All in all, as much complaining as I’ve done about it, I do recommend this story, even though I can’t in good faith award it any more stars than three. I love watching movies where the characters’ dilemma seems to get worse every ten minutes, but somehow they still manage to scrape their way out, and the sci-fi disaster half of this tale was a well planned and skillfully told example of that kind of storytelling. If not for the sub-par murder mystery half, and if the author had improved his characters’ depth and given them more mature things to do and say, this book would have earned five brightly burning, bone-charring stars. As it stands, it’ll have to somehow survive on three.
A science fiction murder mystery of the closed room subgenre - because on a spaceship with only two handfuls of people, you know you are locked in with the killer. One by one people die but the scary countdown is not the killer on the inside of the ship. The void of space is nowhere near as forgiving as a psychopath. Damage during the first murder compromised the ship's navigation and its course will skirt too close to the sun for the environmental controls before aiming out into the freezing forever of the universe. With only days to go, can the main character avoid the killer long enough to save the survivors?
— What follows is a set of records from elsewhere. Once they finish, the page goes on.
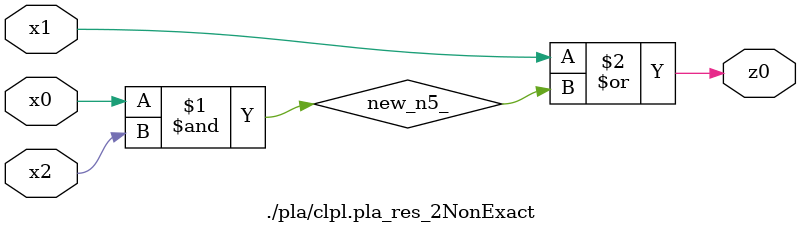
<source format=v>

module \./pla/clpl.pla_res_2NonExact  ( 
    x0, x1, x2,
    z0  );
  input  x0, x1, x2;
  output z0;
  wire new_n5_;
  assign new_n5_ = x0 & x2;
  assign z0 = x1 | new_n5_;
endmodule



</source>
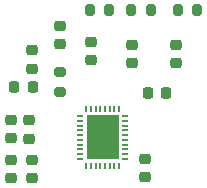
<source format=gbr>
%TF.GenerationSoftware,KiCad,Pcbnew,8.0.6-8.0.6-0~ubuntu24.04.1*%
%TF.CreationDate,2025-01-16T22:58:50-08:00*%
%TF.ProjectId,reaction_wheel,72656163-7469-46f6-9e5f-776865656c2e,v1a*%
%TF.SameCoordinates,Original*%
%TF.FileFunction,Paste,Top*%
%TF.FilePolarity,Positive*%
%FSLAX46Y46*%
G04 Gerber Fmt 4.6, Leading zero omitted, Abs format (unit mm)*
G04 Created by KiCad (PCBNEW 8.0.6-8.0.6-0~ubuntu24.04.1) date 2025-01-16 22:58:50*
%MOMM*%
%LPD*%
G01*
G04 APERTURE LIST*
G04 Aperture macros list*
%AMRoundRect*
0 Rectangle with rounded corners*
0 $1 Rounding radius*
0 $2 $3 $4 $5 $6 $7 $8 $9 X,Y pos of 4 corners*
0 Add a 4 corners polygon primitive as box body*
4,1,4,$2,$3,$4,$5,$6,$7,$8,$9,$2,$3,0*
0 Add four circle primitives for the rounded corners*
1,1,$1+$1,$2,$3*
1,1,$1+$1,$4,$5*
1,1,$1+$1,$6,$7*
1,1,$1+$1,$8,$9*
0 Add four rect primitives between the rounded corners*
20,1,$1+$1,$2,$3,$4,$5,0*
20,1,$1+$1,$4,$5,$6,$7,0*
20,1,$1+$1,$6,$7,$8,$9,0*
20,1,$1+$1,$8,$9,$2,$3,0*%
G04 Aperture macros list end*
%ADD10RoundRect,0.225000X-0.250000X0.225000X-0.250000X-0.225000X0.250000X-0.225000X0.250000X0.225000X0*%
%ADD11R,0.000001X0.250001*%
%ADD12O,0.600000X0.200000*%
%ADD13O,0.200000X0.600000*%
%ADD14R,2.700000X3.700000*%
%ADD15RoundRect,0.225000X0.225000X0.250000X-0.225000X0.250000X-0.225000X-0.250000X0.225000X-0.250000X0*%
%ADD16RoundRect,0.200000X0.200000X0.275000X-0.200000X0.275000X-0.200000X-0.275000X0.200000X-0.275000X0*%
%ADD17RoundRect,0.225000X0.250000X-0.225000X0.250000X0.225000X-0.250000X0.225000X-0.250000X-0.225000X0*%
%ADD18RoundRect,0.200000X-0.275000X0.200000X-0.275000X-0.200000X0.275000X-0.200000X0.275000X0.200000X0*%
%ADD19RoundRect,0.225000X-0.225000X-0.250000X0.225000X-0.250000X0.225000X0.250000X-0.225000X0.250000X0*%
G04 APERTURE END LIST*
D10*
%TO.C,C3*%
X143897500Y-70522500D03*
X143897500Y-72072500D03*
%TD*%
D11*
%TO.C,U1*%
X136650000Y-76975000D03*
X136650000Y-77900000D03*
X136650000Y-78825000D03*
X136650000Y-79750000D03*
X137325000Y-76975000D03*
X137325000Y-77900000D03*
X137325000Y-78825000D03*
X137325000Y-79750000D03*
X138000000Y-76975000D03*
X138000000Y-77900000D03*
X138000000Y-78825000D03*
X138000000Y-79750000D03*
X138675000Y-76975000D03*
X138675000Y-77900000D03*
X138675000Y-78825000D03*
X138675000Y-79750000D03*
D12*
X135762500Y-76562500D03*
X135762500Y-76962500D03*
X135762500Y-77362500D03*
X135762500Y-77762500D03*
X135762500Y-78162500D03*
X135762500Y-78562500D03*
X135762500Y-78962500D03*
X135762500Y-79362500D03*
X135762500Y-79762500D03*
X135762500Y-80162500D03*
D13*
X136262500Y-80762500D03*
X136662500Y-80762500D03*
X137062500Y-80762500D03*
X137462500Y-80762500D03*
X137862500Y-80762500D03*
X138262500Y-80762500D03*
X138662500Y-80762500D03*
X139062500Y-80762500D03*
D12*
X139562500Y-80162500D03*
X139562500Y-79762500D03*
X139562500Y-79362500D03*
X139562500Y-78962500D03*
X139562500Y-78562500D03*
X139562500Y-78162500D03*
X139562500Y-77762500D03*
X139562500Y-77362500D03*
X139562500Y-76962500D03*
X139562500Y-76562500D03*
D13*
X139062500Y-75962500D03*
X138662500Y-75962500D03*
X138262500Y-75962500D03*
X137862500Y-75962500D03*
X137462500Y-75962500D03*
X137062500Y-75962500D03*
X136662500Y-75962500D03*
X136262500Y-75962500D03*
D14*
X137662500Y-78362500D03*
%TD*%
D10*
%TO.C,C2*%
X136662500Y-70287500D03*
X136662500Y-71837500D03*
%TD*%
D15*
%TO.C,C9*%
X143012500Y-74562500D03*
X141462500Y-74562500D03*
%TD*%
D10*
%TO.C,C4*%
X131662500Y-70987500D03*
X131662500Y-72537500D03*
%TD*%
%TO.C,C8*%
X134062500Y-68887500D03*
X134062500Y-70437500D03*
%TD*%
%TO.C,C10*%
X129862500Y-76887500D03*
X129862500Y-78437500D03*
%TD*%
D16*
%TO.C,R4*%
X138237500Y-67562500D03*
X136587500Y-67562500D03*
%TD*%
D10*
%TO.C,C7*%
X141262500Y-80187500D03*
X141262500Y-81737500D03*
%TD*%
D17*
%TO.C,C12*%
X131662500Y-81812500D03*
X131662500Y-80262500D03*
%TD*%
D18*
%TO.C,R5*%
X134062500Y-72837500D03*
X134062500Y-74487500D03*
%TD*%
D10*
%TO.C,C11*%
X131412500Y-76912500D03*
X131412500Y-78462500D03*
%TD*%
D16*
%TO.C,R1*%
X141722500Y-67562500D03*
X140072500Y-67562500D03*
%TD*%
D17*
%TO.C,C6*%
X129862500Y-81812500D03*
X129862500Y-80262500D03*
%TD*%
D10*
%TO.C,C1*%
X140122500Y-70522500D03*
X140122500Y-72072500D03*
%TD*%
D19*
%TO.C,C5*%
X130187500Y-74062500D03*
X131737500Y-74062500D03*
%TD*%
D16*
%TO.C,R2*%
X145662500Y-67562500D03*
X144012500Y-67562500D03*
%TD*%
M02*

</source>
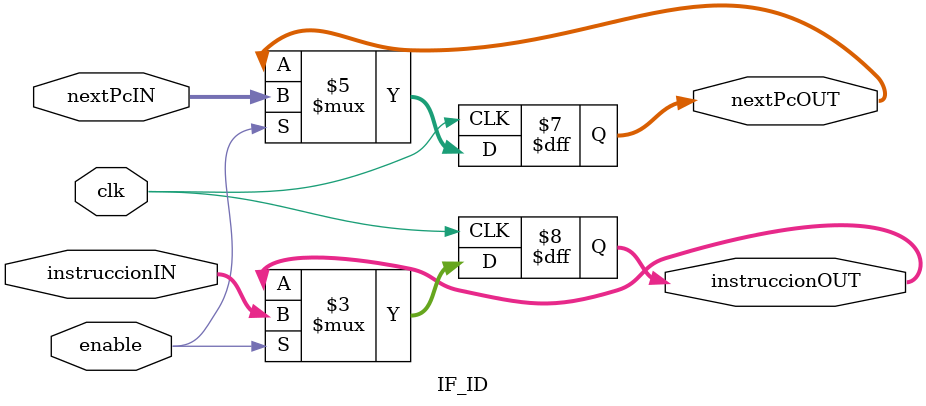
<source format=v>
`timescale 1ns / 1ps
module IF_ID(
			input clk,enable,
			input [31:0] nextPcIN,instruccionIN,
			output reg [31:0] nextPcOUT,instruccionOUT
	 );
	 
always @ (posedge clk)
begin
		if(enable == 1)
			begin
				nextPcOUT <= nextPcIN;
				instruccionOUT <= instruccionIN;
			end
end

endmodule

</source>
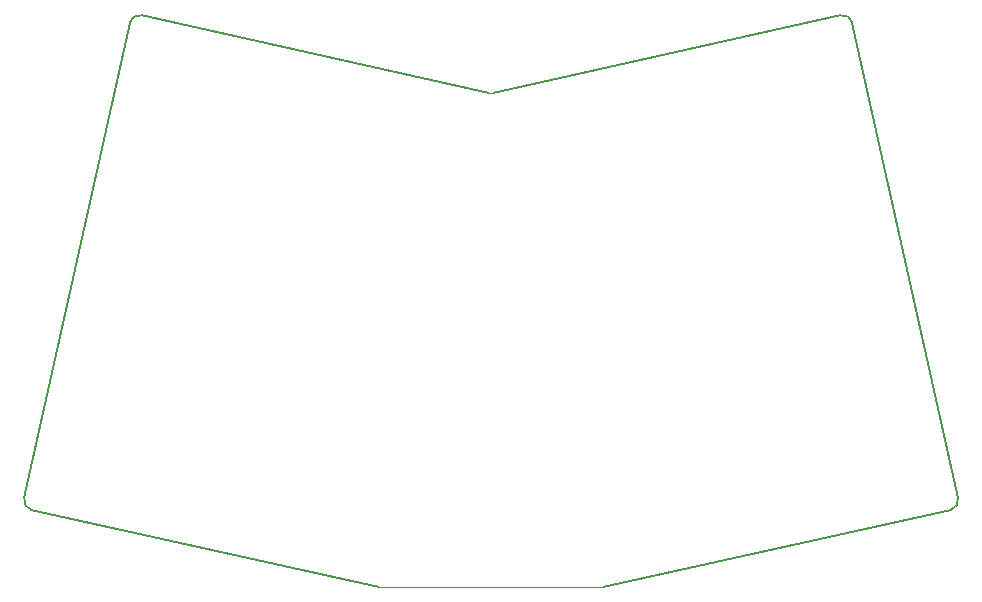
<source format=gbr>
%TF.GenerationSoftware,KiCad,Pcbnew,7.0.1-0*%
%TF.CreationDate,2023-05-03T10:27:22+09:00*%
%TF.ProjectId,centerjoint-0cm-wSwitch,63656e74-6572-46a6-9f69-6e742d30636d,rev?*%
%TF.SameCoordinates,Original*%
%TF.FileFunction,Profile,NP*%
%FSLAX46Y46*%
G04 Gerber Fmt 4.6, Leading zero omitted, Abs format (unit mm)*
G04 Created by KiCad (PCBNEW 7.0.1-0) date 2023-05-03 10:27:22*
%MOMM*%
%LPD*%
G01*
G04 APERTURE LIST*
%TA.AperFunction,Profile*%
%ADD10C,0.150000*%
%TD*%
%TA.AperFunction,Profile*%
%ADD11C,0.100000*%
%TD*%
G04 APERTURE END LIST*
D10*
X56091913Y-20820092D02*
X85539443Y-14291732D01*
D11*
X46426617Y-62666585D02*
X65369057Y-62666580D01*
D10*
X26256251Y-14291647D02*
G75*
G03*
X25309498Y-14894873I-171851J-774853D01*
G01*
X16375974Y-55191496D02*
G75*
G03*
X16979087Y-56138224I774926J-171804D01*
G01*
X26256231Y-14291737D02*
X55703761Y-20820097D01*
X94816598Y-56138270D02*
G75*
G03*
X95419722Y-55191486I-171698J774870D01*
G01*
X16375951Y-55191491D02*
X25309497Y-14894873D01*
X86486237Y-14894855D02*
G75*
G03*
X85539443Y-14291732I-774837J-171645D01*
G01*
X86486177Y-14894868D02*
X95419723Y-55191486D01*
D11*
X55703761Y-20820097D02*
X56091913Y-20820092D01*
D10*
X94816587Y-56138220D02*
X65369057Y-62666580D01*
X46426617Y-62666585D02*
X16979087Y-56138224D01*
M02*

</source>
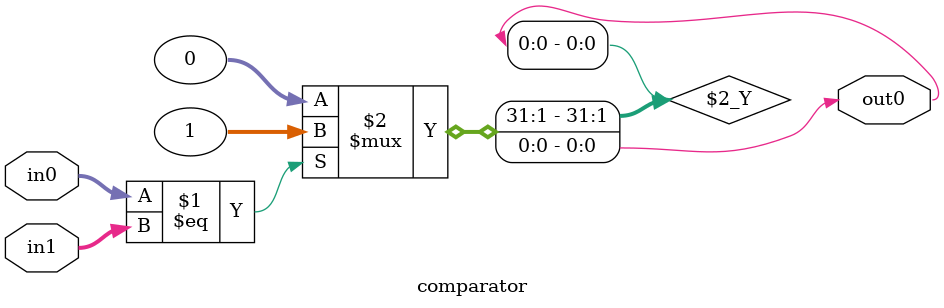
<source format=v>

module comparator(
    input [7:0] in0,
    input [7:0] in1,
    output out0
    );
    
    assign out0 = (in0 == in1) ? 1 : 0;
endmodule

</source>
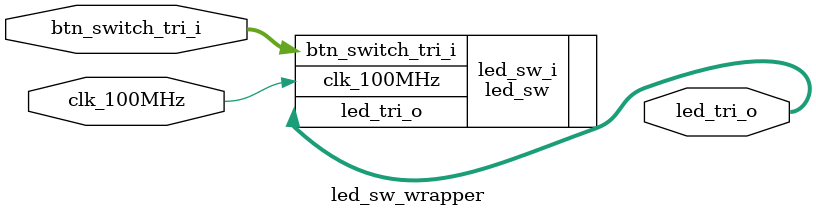
<source format=v>
`timescale 1 ps / 1 ps

module led_sw_wrapper
   (btn_switch_tri_i,
    clk_100MHz,
    led_tri_o);
  input [7:0]btn_switch_tri_i;
  input clk_100MHz;
  output [3:0]led_tri_o;

  wire [7:0]btn_switch_tri_i;
  wire clk_100MHz;
  wire [3:0]led_tri_o;

  led_sw led_sw_i
       (.btn_switch_tri_i(btn_switch_tri_i),
        .clk_100MHz(clk_100MHz),
        .led_tri_o(led_tri_o));
endmodule

</source>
Mr. Cobb wrote a hard sci-fiction story; knowing him from ConCarolina's science track, I bet even the near-pass of the Sun was worked out to the third decimal point. His characterization isn't quite as well done as the science, but the murder mystery plot line keeps things hopping.
If you want more science than fiction in your story, this read is the perfect choice.
Picked up while free on kindle in relation to ConCarolinas 2016.